-- Text section follows --

To calculate a z-score, follow these steps:

  1. Identify the individual score (x) you want to convert to a z-score.
  2. Determine the mean (μ or mu) of the dataset. The mean is the average of all the scores.
  3. Calculate the standard deviation (σ or sigma) of the dataset. The standard deviation measures how spread out the scores are from the mean.
  4. Subtract the mean (μ) from the individual score (x). This will give you the difference between the score and the mean.
  5. Divide the difference you calculated in step 4 by the standard deviation (σ). The result is the z-score.

Interpretation

The value of the z-score tells you how many standard deviations you are away from the mean. A larger absolute value indicates a greater distance from the mean.

  • Positive z-score: If a z-score is positive, it indicates that the data point is above the mean. For example, a z-score of 1.5 means the data point is 1.5 standard deviations above the mean.

-- Text section concluded --
-- Collected data follows --

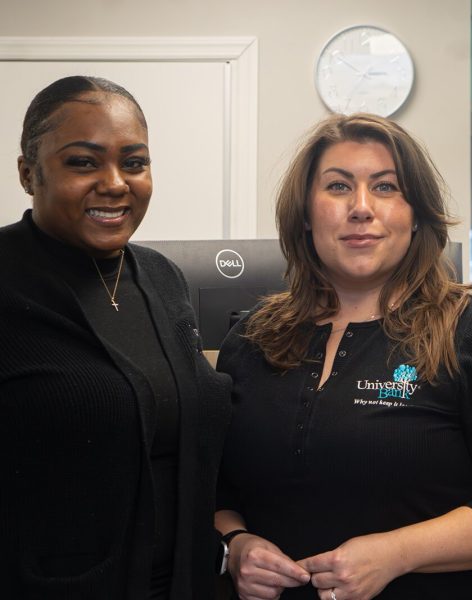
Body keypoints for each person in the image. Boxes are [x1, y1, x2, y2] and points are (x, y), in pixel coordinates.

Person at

-- Collected data concluded --

Task to complete — Return, word for word, the stretch of the text on calculating z-scores that opens with the words "2. Determine the" and closes with "are from the mean.".

Task answer —
2. Determine the mean (μ or mu) of the dataset. The mean is the average of all the scores.
  3. Calculate the standard deviation (σ or sigma) of the dataset. The standard deviation measures how spread out the scores are from the mean.